Nevin-Turkel said the resort is up 10 percent in skier visits over Christmas break 2001.

“I think we’ve been doing well over the last few years because of our affordability,” she said. “Also, since Sept. 11, people have been wanting to stay closer to home. We’re appealing to people who’d rather drive than fly.”

Sunlight finds itself in an enviable position. Without giving in to big resort amenities, such as detachable lifts, high speed gondolas and thousands of acres of terrain, the area is increasingly appealing to winter sports enthusiasts who love to ski but don’t need the hype and expense associated with a glitzy resort.

The area has 67 runs, 20 percent of which appeal to first-time “never-evers.” There’s 55 percent of intermediate terrain, 20 percent advanced, and 5 percent

Sunlight/see page 7

expert. Called Sunlight Extreme, the double diamond area has one of the steepest pitches in the state. At Sunlight, no one is bored.

Although the terrain is varied, Sunlight’s lifts are not. You won’t see speedy, detchable quads here. The area is only to happy to reuse (after an extensive overhaul, of course) lift equipment deemed archaic by other resorts.

“Segundo actually was the 1A lift on Aspen Mountain,” said Nevin-Turkel, of Sunlight’s double chair that climbs three-quarters of the way up from the resort’s base on skier’s left. “And Tercero came from Snowmass and was the Big Burn lift,” she said of the three-person chairlift that carries its passengers from Sunlight’s base to the mountain’s midway.

These retro lifts are just fine with Anna and Lance Hanson of Hotchkiss.

“We’ve skied all over the world, including Canada and Europe,” Lance said. “So many areas lose sight of skiing and the wonder of the sport, but Sunlight doesn’t.

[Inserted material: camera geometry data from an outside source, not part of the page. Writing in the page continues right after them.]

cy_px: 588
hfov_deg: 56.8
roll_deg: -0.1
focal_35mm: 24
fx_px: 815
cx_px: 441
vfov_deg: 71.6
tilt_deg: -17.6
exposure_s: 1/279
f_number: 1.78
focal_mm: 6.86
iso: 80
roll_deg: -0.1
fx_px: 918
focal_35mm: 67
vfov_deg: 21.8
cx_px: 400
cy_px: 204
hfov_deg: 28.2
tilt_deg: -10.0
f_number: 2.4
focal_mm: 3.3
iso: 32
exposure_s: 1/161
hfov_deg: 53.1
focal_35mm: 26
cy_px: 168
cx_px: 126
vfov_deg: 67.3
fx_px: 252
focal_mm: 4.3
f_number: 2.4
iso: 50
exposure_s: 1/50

The Hansons are visiting Lance’s parents who live in Carbondale. Anna had skied Sunlight before with the kids, and she suggested the area to her husband.

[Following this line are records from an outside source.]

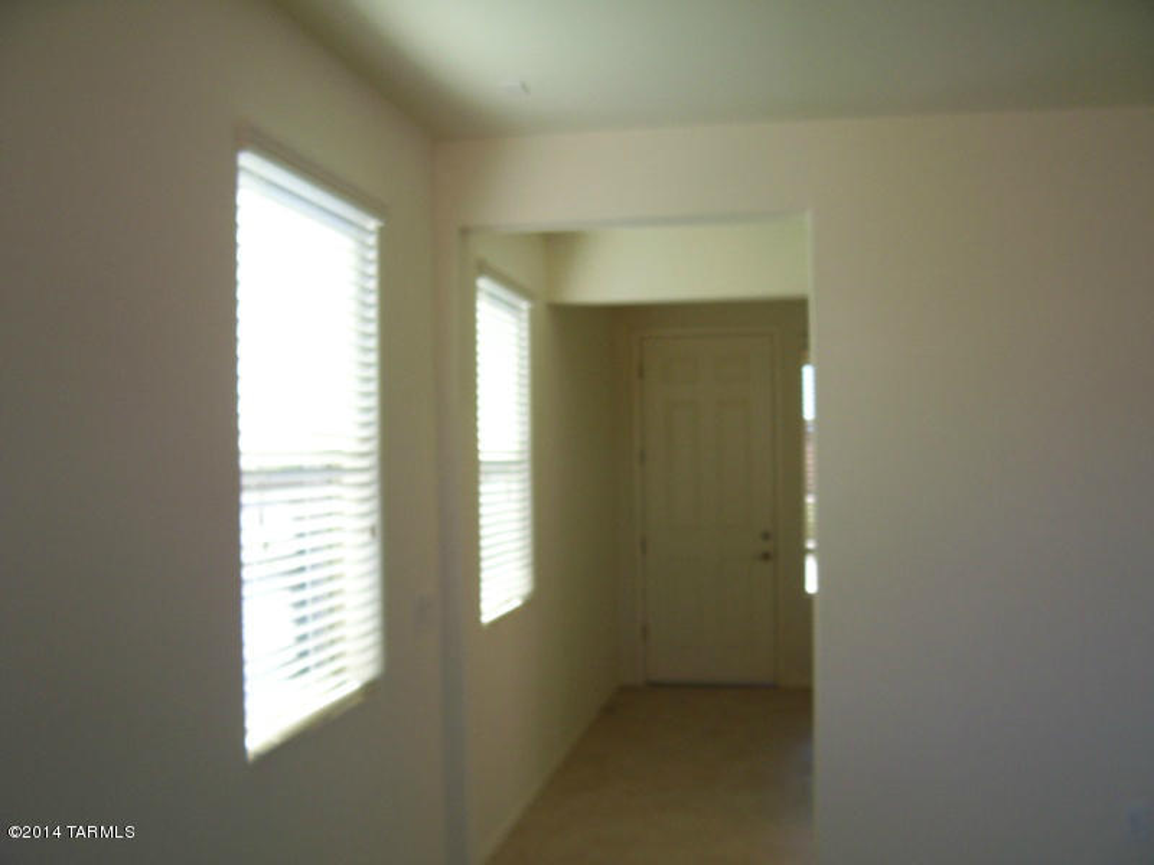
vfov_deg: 41.8
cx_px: 577
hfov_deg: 54.0
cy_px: 432
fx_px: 1133
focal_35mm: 34
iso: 80
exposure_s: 1/125
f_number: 2.7
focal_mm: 5.6
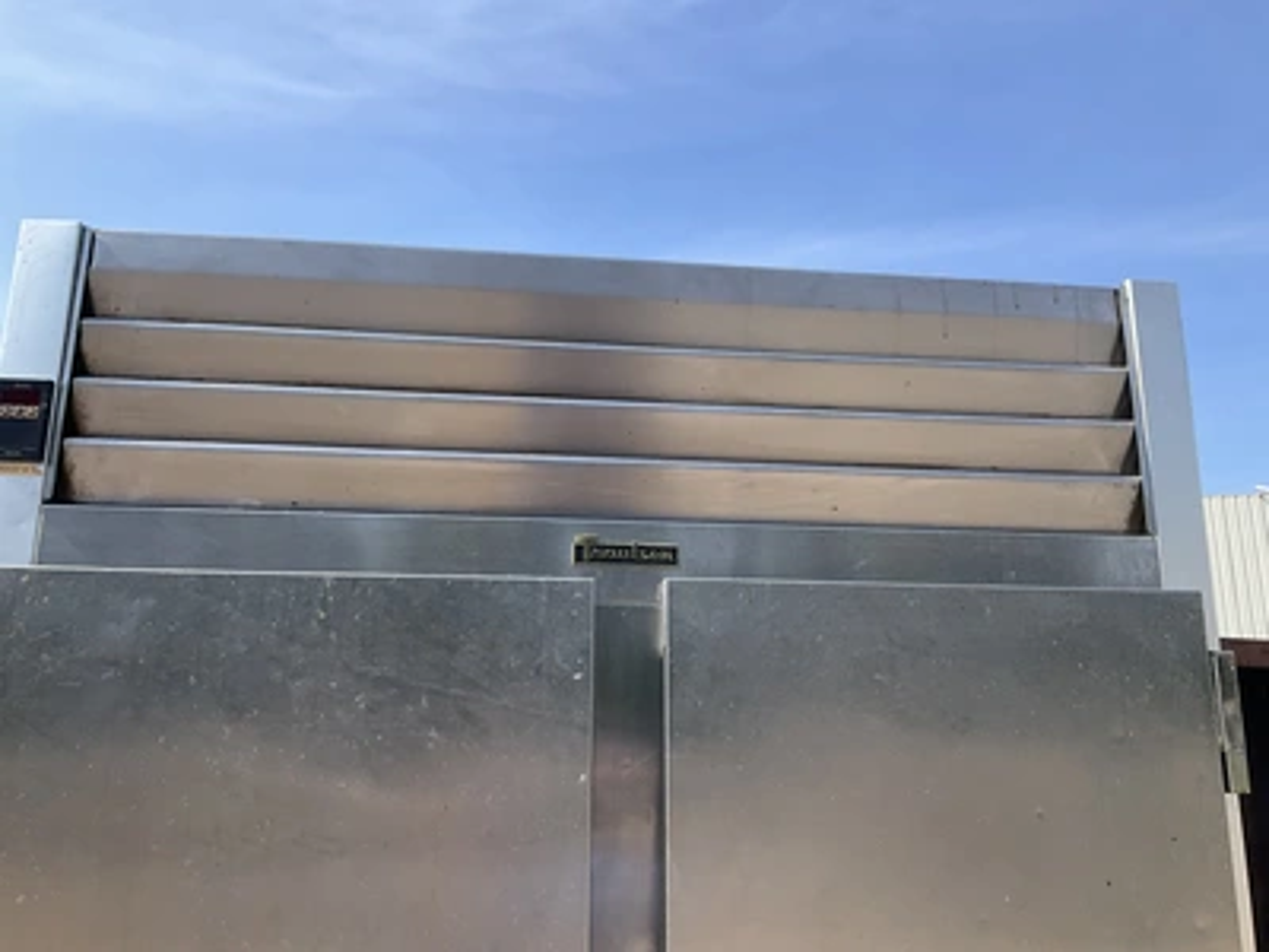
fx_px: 1063
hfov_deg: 61.7
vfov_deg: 48.2
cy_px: 476
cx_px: 634
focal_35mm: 29
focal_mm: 3
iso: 25
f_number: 1.8
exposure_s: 1/1098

Even out-of-towners who don’t have friends or family to stay with can get a good deal with Sunlight’s Ski, Swim and Stay program, which combines lift tickets, Glenwood Hot Springs passes and lodging into one affordable package.

Lisa and Bill Roberts of Denver, their daughter, Jenna, and Jenna’s boyfriend, Scott Ciecko of Portland, Ore., took advantage of the Ski and Swim package.

“We planned this trip kind of at the last minute after Thanksgiving,” Lisa Roberts said. “We’re staying at the Hotel Colorado. Having access to the Hot Springs and to skiing, plus staying at that great old hotel really clinched the deal for us. Plus, we’re not interested in the hype of big resorts. Sunlight is an incredible contrast.”

Former Glenwood Springs resident Todd Mellon, a 16-year-old snowboarder, agrees. He and his family live in Twin Falls, Idaho, but they were back in the area for the holidays.

“I miss Sunlight,” he said. “We go to Sun Valley now, but people are so much nicer here.”

Steve Denes of northern Virginia came to Sunlight for the first time this year with a group of friends who get together every New Year’s Eve.

“We pick one place and meet,” he said. “This year it was Sunlight.”

Denes said he’s skied at Breckenridge, Copper Mountain and other “mega-resorts,” but likes Sunlight because, even with crowds, it’s not crowded like other areas.

“It’s a fun, friendly place,” he said. “We’ll definitely come back.”

For Sadie, Tim and Adam McCrays, a Sunlight Christmas is a no-brainer. The Kansas City family has been coming to the area over the holidays for 16 years.

“We first learned about Sunlight through some Kansas City friends who’d moved to Glenwood,” said Sadie. “We’ve been coming here for the Christmas holiday ever since.”

The family stays at the Red Mountain Inn every year.

“When we leave, we make a reservation for the following Christmas,” said Tim.

And although they’ve tried other resorts, they’re sold on Sunlight.

“I’ve skied at other places in Utah and Colorado, and Sunlight’s lift lines are nothing in comparison,” said Sadie McCrays. “Even at the busiest times at Sunlight, we’ve never waited longer than seven minutes.”

“I’ve skied at Keystone, and once we went to Breckenridge for Christmas,” Tim McCrays said. “Never again. Even last Saturday, when it was the most crowded I’ve ever seen it here, it was nothing like the crowds at Breckenridge. That’s why we drive an extra three hours to ski here.”